### ACTIVITY
Which of the lines below holds the string "food"? Copy every line that does.
---------- DATA ----------
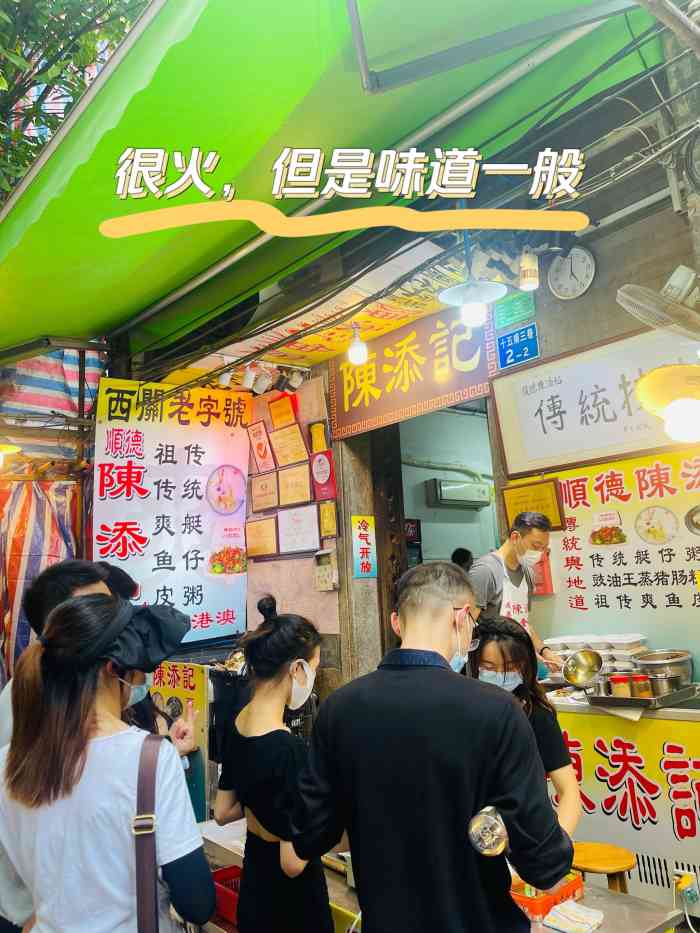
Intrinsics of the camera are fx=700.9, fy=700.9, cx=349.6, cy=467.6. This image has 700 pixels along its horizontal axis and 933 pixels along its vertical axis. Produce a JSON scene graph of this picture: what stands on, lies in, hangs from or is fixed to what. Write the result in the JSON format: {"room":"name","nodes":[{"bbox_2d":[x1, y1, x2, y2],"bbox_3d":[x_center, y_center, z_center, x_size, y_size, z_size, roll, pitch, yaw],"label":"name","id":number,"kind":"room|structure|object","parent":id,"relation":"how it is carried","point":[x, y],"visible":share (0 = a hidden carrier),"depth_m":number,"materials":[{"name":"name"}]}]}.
{"room":"restaurant","nodes":[
{"label":"restaurant","id":0,"kind":"room"},
{"bbox_2d":[0,442,20,468],"bbox_3d":[-2.439,-0.090,4.691,0.405,0.300,0.363,5,-12,-40],"label":"lamp","id":1,"kind":"object","parent":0,"point":[6,451],"visible":0.99,"depth_m":4.69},
{"bbox_2d":[0,476,85,681],"bbox_3d":[-2.752,0.921,4.957,1.757,1.901,0.942,5,-12,-40],"label":"striped tarp","id":2,"kind":"object","parent":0,"point":[22,541],"visible":0.51,"depth_m":5.28,"materials":[{"name":"fabric"}]},
{"bbox_2d":[0,346,102,458],"bbox_3d":[-3.084,-0.683,5.821,1.789,1.384,1.257,5,-12,-40],"label":"striped tarp","id":3,"kind":"object","parent":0,"point":[64,404],"visible":0.5,"depth_m":5.88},
{"bbox_2d":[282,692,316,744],"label":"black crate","id":4,"kind":"object","parent":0,"point":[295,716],"visible":0.31,"depth_m":4.19,"materials":[{"name":"black plastic"}]},
{"bbox_2d":[217,40,699,715],"bbox_3d":[0.849,0.072,4.439,0.561,4.943,5.375,5,-12,-40],"label":"building wall","id":5,"kind":"structure","parent":0,"point":[537,312],"depth_m":4.26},
{"bbox_2d":[93,377,248,642],"bbox_3d":[-1.371,0.307,5.410,1.316,1.959,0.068,5,-12,-40],"label":"menu banner","id":6,"kind":"object","parent":5,"relation":"attached to","point":[195,496],"visible":0.87,"depth_m":5.38,"materials":[{"name":"white"}]},
{"bbox_2d":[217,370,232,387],"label":"spotlight","id":7,"kind":"object","parent":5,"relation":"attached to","point":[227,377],"visible":0.73,"depth_m":4.93,"materials":[{"name":"white"}]},
{"bbox_2d":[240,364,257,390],"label":"spotlight","id":8,"kind":"object","parent":5,"relation":"attached to","point":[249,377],"visible":0.97,"depth_m":4.85,"materials":[{"name":"white"}]},
{"bbox_2d":[247,420,274,472],"bbox_3d":[-0.711,-0.159,5.563,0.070,0.383,0.297,5,-12,-40],"label":"framed certificate","id":9,"kind":"object","parent":5,"relation":"attached to","point":[254,441],"visible":0.98,"depth_m":5.55,"materials":[{"name":"red"}]},
{"bbox_2d":[245,514,278,559],"bbox_3d":[-0.676,0.539,5.353,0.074,0.295,0.377,5,-12,-40],"label":"framed certificate","id":10,"kind":"object","parent":5,"relation":"attached to","point":[272,545],"visible":0.98,"depth_m":5.33,"materials":[{"name":"brown wood"}]},
{"bbox_2d":[252,366,272,393],"bbox_3d":[-0.616,-0.628,5.020,0.109,0.192,0.110,5,-12,-40],"label":"spotlight","id":11,"kind":"object","parent":5,"relation":"attached to","point":[266,381],"visible":0.98,"depth_m":4.98,"materials":[{"name":"white"}]},
{"bbox_2d":[249,471,278,511],"bbox_3d":[-0.683,0.203,5.535,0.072,0.284,0.351,5,-12,-40],"label":"framed certificate","id":12,"kind":"object","parent":5,"relation":"attached to","point":[264,483],"visible":0.98,"depth_m":5.52,"materials":[{"name":"brown wood"}]},
{"bbox_2d":[267,393,298,429],"bbox_3d":[-0.520,-0.427,5.435,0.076,0.264,0.316,5,-12,-40],"label":"framed certificate","id":13,"kind":"object","parent":5,"relation":"attached to","point":[287,410],"visible":0.98,"depth_m":5.42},
{"bbox_2d":[269,422,308,468],"bbox_3d":[-0.459,-0.151,5.242,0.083,0.296,0.365,5,-12,-40],"label":"framed certificate","id":14,"kind":"object","parent":5,"relation":"attached to","point":[293,453],"visible":0.99,"depth_m":5.23,"materials":[{"name":"brown paper"}]},
{"bbox_2d":[276,463,311,507],"bbox_3d":[-0.410,0.138,5.128,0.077,0.302,0.361,5,-12,-40],"label":"framed certificate","id":15,"kind":"object","parent":5,"relation":"attached to","point":[300,485],"visible":0.99,"depth_m":5.11,"materials":[{"name":"brown wood"}]},
{"bbox_2d":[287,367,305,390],"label":"spotlight","id":16,"kind":"object","parent":5,"relation":"attached to","point":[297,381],"visible":0.98,"depth_m":5.20,"materials":[{"name":"white"}]},
{"bbox_2d":[276,503,320,554],"bbox_3d":[-0.378,0.452,5.071,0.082,0.328,0.405,5,-12,-40],"label":"framed certificate","id":17,"kind":"object","parent":5,"relation":"attached to","point":[310,526],"visible":0.98,"depth_m":5.06,"materials":[{"name":"white paper"}]},
{"bbox_2d":[308,420,329,454],"bbox_3d":[-0.235,-0.200,5.174,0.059,0.249,0.215,5,-12,-40],"label":"framed plaque","id":18,"kind":"object","parent":5,"relation":"attached to","point":[318,436],"visible":0.94,"depth_m":5.17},
{"bbox_2d":[310,450,336,503],"bbox_3d":[-0.199,0.066,5.084,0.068,0.338,0.247,5,-12,-40],"label":"framed certificate","id":19,"kind":"object","parent":5,"relation":"attached to","point":[322,481],"visible":0.98,"depth_m":5.07,"materials":[{"name":"red paper"}]},
{"bbox_2d":[313,548,338,590],"bbox_3d":[-0.170,0.726,4.918,0.094,0.298,0.184,5,-12,-40],"label":"wall box","id":20,"kind":"object","parent":5,"relation":"attached to","point":[322,573],"visible":0.99,"depth_m":4.89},
{"bbox_2d":[317,501,338,539],"bbox_3d":[-0.155,0.382,4.941,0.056,0.244,0.183,5,-12,-40],"label":"framed certificate","id":21,"kind":"object","parent":5,"relation":"attached to","point":[327,514],"visible":0.97,"depth_m":4.93,"materials":[{"name":"gold"}]},
{"bbox_2d":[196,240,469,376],"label":"yellow banner","id":22,"kind":"object","parent":5,"relation":"attached to","point":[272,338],"visible":0.52,"depth_m":4.63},
{"bbox_2d":[0,0,668,360],"bbox_3d":[-0.666,-1.325,3.647,2.054,0.836,5.233,5,-12,-40],"label":"green awning","id":23,"kind":"object","parent":5,"relation":"attached to","point":[214,22],"visible":0.82,"depth_m":3.03,"materials":[{"name":"green fabric"}]},
{"bbox_2d":[347,325,367,365],"bbox_3d":[0.047,-0.763,4.327,0.117,0.244,0.113,5,-12,-40],"label":"light bulb","id":24,"kind":"object","parent":23,"relation":"hanging from","point":[358,349],"visible":0.97,"depth_m":4.29,"materials":[{"name":"white glass"}]},
{"bbox_2d":[438,237,507,326],"bbox_3d":[0.570,-0.973,3.350,0.324,0.608,0.322,5,-12,-40],"label":"pendant lamp","id":25,"kind":"object","parent":23,"relation":"hanging from","point":[443,294],"visible":0.99,"depth_m":3.31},
{"bbox_2d":[351,513,376,578],"bbox_3d":[0.101,0.575,5.112,0.168,0.463,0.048,5,-12,-40],"label":"sign","id":26,"kind":"object","parent":5,"relation":"attached to","point":[366,520],"visible":0.99,"depth_m":5.10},
{"bbox_2d":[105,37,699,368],"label":"cables","id":27,"kind":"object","parent":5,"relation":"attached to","point":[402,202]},
{"bbox_2d":[331,294,496,439],"bbox_3d":[0.381,-0.691,4.936,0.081,0.680,1.508,5,-12,-40],"label":"shop sign","id":28,"kind":"object","parent":5,"relation":"attached to","point":[477,381],"visible":0.85,"depth_m":4.86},
{"bbox_2d":[376,397,498,653],"bbox_3d":[0.741,0.800,5.200,1.122,2.940,1.743,5,-12,-40],"label":"doorway","id":29,"kind":"object","parent":5,"relation":"in","point":[495,532],"visible":0.43,"depth_m":5.77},
{"bbox_2d":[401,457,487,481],"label":"pipe","id":30,"kind":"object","parent":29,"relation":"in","point":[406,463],"visible":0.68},
{"bbox_2d":[426,478,490,507],"bbox_3d":[1.196,0.290,7.607,0.683,0.250,0.328,5,-12,-40],"label":"air conditioner","id":31,"kind":"object","parent":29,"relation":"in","point":[445,491],"visible":0.98,"depth_m":7.45,"materials":[{"name":"white plastic"}]},
{"bbox_2d":[493,289,536,329],"bbox_3d":[1.010,-0.973,4.308,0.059,0.182,0.252,5,-12,-40],"label":"green sign","id":32,"kind":"object","parent":5,"relation":"attached to","point":[506,312],"visible":0.98,"depth_m":4.30,"materials":[{"name":"green"}]},
{"bbox_2d":[496,323,539,369],"bbox_3d":[1.054,-0.761,4.406,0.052,0.222,0.287,5,-12,-40],"label":"blue sign","id":33,"kind":"object","parent":5,"relation":"attached to","point":[512,357],"visible":0.99,"depth_m":4.40,"materials":[{"name":"blue metal"}]},
{"bbox_2d":[519,248,539,290],"bbox_3d":[0.868,-0.976,3.411,0.094,0.219,0.093,5,-12,-40],"label":"light bulb","id":34,"kind":"object","parent":5,"relation":"attached to","point":[529,279],"visible":0.99,"depth_m":3.38,"materials":[{"name":"white"}]},
{"bbox_2d":[501,479,566,532],"bbox_3d":[1.103,0.235,4.229,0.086,0.277,0.362,5,-12,-40],"label":"plaque","id":35,"kind":"object","parent":5,"relation":"attached to","point":[518,496],"visible":0.78,"depth_m":4.20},
{"bbox_2d":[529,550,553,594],"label":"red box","id":36,"kind":"object","parent":5,"relation":"attached to","point":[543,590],"visible":0.45,"depth_m":4.16,"materials":[{"name":"red"}]},
{"bbox_2d":[547,245,596,300],"bbox_3d":[1.183,-1.039,3.740,0.075,0.270,0.262,5,-12,-40],"label":"wall clock","id":37,"kind":"object","parent":5,"relation":"attached to","point":[583,275],"visible":0.98,"depth_m":3.73,"materials":[{"name":"white metal"}]},
{"bbox_2d":[493,322,699,476],"bbox_3d":[1.423,-0.374,3.795,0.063,0.628,1.417,5,-12,-40],"label":"white sign","id":38,"kind":"object","parent":5,"relation":"attached to","point":[508,455],"visible":0.88,"depth_m":3.89,"materials":[{"name":"white paper"}]},
{"bbox_2d":[515,447,699,671],"bbox_3d":[1.639,0.455,3.608,0.019,0.999,1.600,5,-12,-40],"label":"menu board","id":39,"kind":"object","parent":5,"relation":"attached to","point":[666,547],"visible":0.84,"depth_m":3.76,"materials":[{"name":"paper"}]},
{"bbox_2d":[617,264,699,338],"bbox_3d":[1.351,-0.618,2.843,0.437,0.421,0.417,5,-12,-40],"label":"wall fan","id":40,"kind":"object","parent":5,"relation":"attached to","point":[672,283],"visible":0.99,"depth_m":2.80,"materials":[{"name":"white"}]},
{"bbox_2d":[635,361,699,442],"bbox_3d":[1.305,-0.247,2.561,0.454,0.338,0.446,5,-12,-40],"label":"lamp","id":41,"kind":"object","parent":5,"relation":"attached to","point":[652,375],"visible":1,"depth_m":2.53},
{"bbox_2d":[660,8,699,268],"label":"utility pole","id":42,"kind":"object","parent":5,"relation":"attached to","point":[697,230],"visible":0.7,"depth_m":3.04,"materials":[{"name":"grey concrete"}]},
{"label":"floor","id":43,"kind":"structure","parent":0,"visible":0},
{"bbox_2d":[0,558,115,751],"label":"man","id":44,"kind":"object","parent":43,"relation":"on","point":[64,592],"visible":0.17,"depth_m":2.35},
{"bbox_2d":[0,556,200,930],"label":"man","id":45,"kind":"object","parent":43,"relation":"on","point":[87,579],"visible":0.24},
{"bbox_2d":[0,588,213,932],"bbox_3d":[-0.656,1.090,1.837,0.525,1.464,0.647,5,-12,-40],"label":"woman","id":46,"kind":"object","parent":43,"relation":"on","point":[110,696],"visible":0.99,"depth_m":1.72},
{"bbox_2d":[132,729,162,932],"bbox_3d":[-0.479,0.950,1.669,0.109,0.485,0.342,-2,-9,-4],"label":"shoulder bag strap","id":47,"kind":"object","parent":46,"relation":"on","point":[152,906],"visible":0.98,"depth_m":1.64,"materials":[{"name":"brown leather"}]},
{"bbox_2d":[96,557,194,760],"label":"person","id":48,"kind":"object","parent":43,"relation":"on","point":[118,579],"visible":0.15,"depth_m":2.88},
{"bbox_2d":[148,659,210,823],"bbox_3d":[-1.043,1.691,4.187,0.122,0.994,0.542,5,-12,-40],"label":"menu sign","id":49,"kind":"object","parent":43,"relation":"on","point":[185,683],"visible":0.49,"depth_m":4.13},
{"bbox_2d":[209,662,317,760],"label":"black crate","id":50,"kind":"object","parent":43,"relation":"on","point":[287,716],"visible":0.26,"depth_m":4.31,"materials":[{"name":"black plastic"}]},
{"bbox_2d":[216,594,334,932],"bbox_3d":[-0.198,1.163,2.233,0.488,1.346,0.527,5,-12,-40],"label":"woman","id":51,"kind":"object","parent":43,"relation":"on","point":[299,647],"visible":0.93,"depth_m":2.09},
{"bbox_2d":[290,558,572,932],"bbox_3d":[0.227,1.010,1.772,0.652,1.486,0.577,-9,-11,32],"label":"man","id":52,"kind":"object","parent":43,"relation":"on","point":[468,771],"visible":0.99,"depth_m":1.62},
{"bbox_2d":[467,806,508,855],"bbox_3d":[0.309,0.809,1.549,0.105,0.096,0.087,5,-12,-40],"label":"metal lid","id":53,"kind":"object","parent":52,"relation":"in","point":[477,824],"visible":0.9,"depth_m":1.53,"materials":[{"name":"silver metal"}]},
{"bbox_2d":[200,816,682,932],"bbox_3d":[0.088,1.646,2.186,0.697,0.720,1.764,5,-12,-40],"label":"metal table","id":54,"kind":"object","parent":43,"relation":"on","point":[210,832],"visible":0.33,"depth_m":1.99,"materials":[{"name":"silver metal"}]},
{"bbox_2d":[211,865,241,928],"bbox_3d":[-0.368,1.569,2.575,0.287,0.126,0.314,5,-12,-40],"label":"red crate","id":55,"kind":"object","parent":54,"relation":"on","point":[222,877],"visible":0.31,"depth_m":2.55,"materials":[{"name":"red plastic"}]},
{"bbox_2d":[510,871,583,921],"bbox_3d":[0.524,1.193,1.988,0.204,0.066,0.188,5,-12,-40],"label":"red basket","id":56,"kind":"object","parent":54,"relation":"on","point":[575,884],"visible":0.52,"depth_m":1.92,"materials":[{"name":"plastic"}]},
{"bbox_2d":[542,899,603,932],"bbox_3d":[0.593,1.192,1.859,0.149,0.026,0.122,5,-12,-40],"label":"napkin stack","id":57,"kind":"object","parent":54,"relation":"on","point":[579,910],"visible":0.99,"depth_m":1.85,"materials":[{"name":"white paper"}]},
{"bbox_2d":[469,511,557,665],"bbox_3d":[0.870,0.923,3.797,0.553,1.294,0.536,5,-12,-40],"label":"man","id":58,"kind":"object","parent":43,"relation":"on","point":[512,571],"visible":0.51,"depth_m":3.70},
{"bbox_2d":[467,614,581,836],"bbox_3d":[0.594,1.142,2.517,0.472,1.082,0.605,-4,-9,5],"label":"woman","id":59,"kind":"object","parent":43,"relation":"on","point":[504,638],"visible":0.41,"depth_m":2.56},
{"bbox_2d":[570,842,635,891],"bbox_3d":[0.887,1.666,2.496,0.329,0.555,0.323,5,-12,-40],"label":"wooden stool","id":60,"kind":"object","parent":43,"relation":"on","point":[589,861],"visible":0.54,"depth_m":2.48,"materials":[{"name":"brown wood"}]},
{"bbox_2d":[545,683,699,914],"bbox_3d":[1.528,1.538,3.202,0.613,0.907,1.776,5,-12,-40],"label":"counter","id":61,"kind":"object","parent":43,"relation":"on","point":[564,714],"visible":0.6,"depth_m":3.06,"materials":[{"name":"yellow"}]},
{"bbox_2d":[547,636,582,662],"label":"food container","id":62,"kind":"object","parent":61,"relation":"on","point":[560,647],"visible":0.57,"depth_m":3.85,"materials":[{"name":"white plastic"}]},
{"bbox_2d":[561,649,602,687],"bbox_3d":[1.140,0.986,3.436,0.204,0.159,0.197,5,-12,-40],"label":"metal bowl","id":63,"kind":"object","parent":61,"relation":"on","point":[591,673],"visible":0.99,"depth_m":3.43,"materials":[{"name":"silver metal"}]},
{"bbox_2d":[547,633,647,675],"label":"stack","id":64,"kind":"object","parent":61,"relation":"on","point":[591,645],"visible":0.6,"depth_m":3.56,"materials":[{"name":"white plastic"}]},
{"bbox_2d":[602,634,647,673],"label":"food container","id":65,"kind":"object","parent":61,"relation":"on","point":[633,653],"visible":0.7,"depth_m":3.50,"materials":[{"name":"white plastic"}]},
{"bbox_2d":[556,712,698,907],"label":"banner","id":66,"kind":"object","parent":61,"relation":"attached to","point":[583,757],"visible":0.82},
{"bbox_2d":[587,682,699,711],"bbox_3d":[1.352,1.044,3.220,0.394,0.043,0.361,5,-12,-40],"label":"metal tray","id":67,"kind":"object","parent":61,"relation":"on","point":[631,698],"visible":0.64,"depth_m":3.12,"materials":[{"name":"silver metal"}]},
{"bbox_2d":[610,673,631,697],"bbox_3d":[1.244,1.010,3.216,0.089,0.111,0.090,-3,-9,3],"label":"jar","id":68,"kind":"object","parent":67,"relation":"on","point":[620,681],"visible":0.86,"depth_m":3.19,"materials":[{"name":"glass"}]},
{"bbox_2d":[631,673,651,697],"bbox_3d":[1.312,0.992,3.158,0.083,0.112,0.082,-3,-9,1],"label":"jar","id":69,"kind":"object","parent":67,"relation":"on","point":[639,681],"visible":0.83,"depth_m":3.13,"materials":[{"name":"glass"}]},
{"bbox_2d":[636,649,692,685],"bbox_3d":[1.541,0.990,3.435,0.265,0.164,0.262,5,-12,-40],"label":"metal pot","id":70,"kind":"object","parent":67,"relation":"on","point":[649,659],"visible":0.71,"depth_m":3.34,"materials":[{"name":"silver metal"}]},
{"bbox_2d":[646,670,682,695],"bbox_3d":[1.443,0.993,3.242,0.195,0.093,0.190,5,-12,-40],"label":"metal pot","id":71,"kind":"object","parent":67,"relation":"on","point":[662,683],"visible":0.86,"depth_m":3.18,"materials":[{"name":"silver metal"}]},
{"bbox_2d":[674,868,699,905],"bbox_3d":[1.314,1.633,2.726,0.059,0.110,0.083,5,-12,-40],"label":"power plug","id":72,"kind":"object","parent":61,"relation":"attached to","point":[689,888],"visible":0.9,"depth_m":2.72,"materials":[{"name":"plastic"}]},
{"label":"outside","id":73,"kind":"structure","parent":0,"visible":0},
{"label":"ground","id":74,"kind":"structure","parent":73,"visible":0},
{"bbox_2d":[0,0,148,202],"bbox_3d":[-3.231,-2.077,5.764,5.008,7.207,4.873,5,-12,-40],"label":"tree","id":75,"kind":"object","parent":74,"relation":"on","point":[16,87],"visible":0.29,"depth_m":5.86,"materials":[{"name":"green plant"}]},
{"bbox_2d":[450,547,472,570],"bbox_3d":[1.085,1.209,6.580,0.486,0.877,0.465,5,-12,-40],"label":"person","id":76,"kind":"object","parent":74,"relation":"on","point":[460,549],"visible":0.23,"depth_m":6.57}
]}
----------
### ANSWER BOX
{"bbox_2d":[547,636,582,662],"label":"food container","id":62,"kind":"object","parent":61,"relation":"on","point":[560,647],"visible":0.57,"depth_m":3.85,"materials":[{"name":"white plastic"}]},
{"bbox_2d":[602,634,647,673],"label":"food container","id":65,"kind":"object","parent":61,"relation":"on","point":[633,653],"visible":0.7,"depth_m":3.50,"materials":[{"name":"white plastic"}]},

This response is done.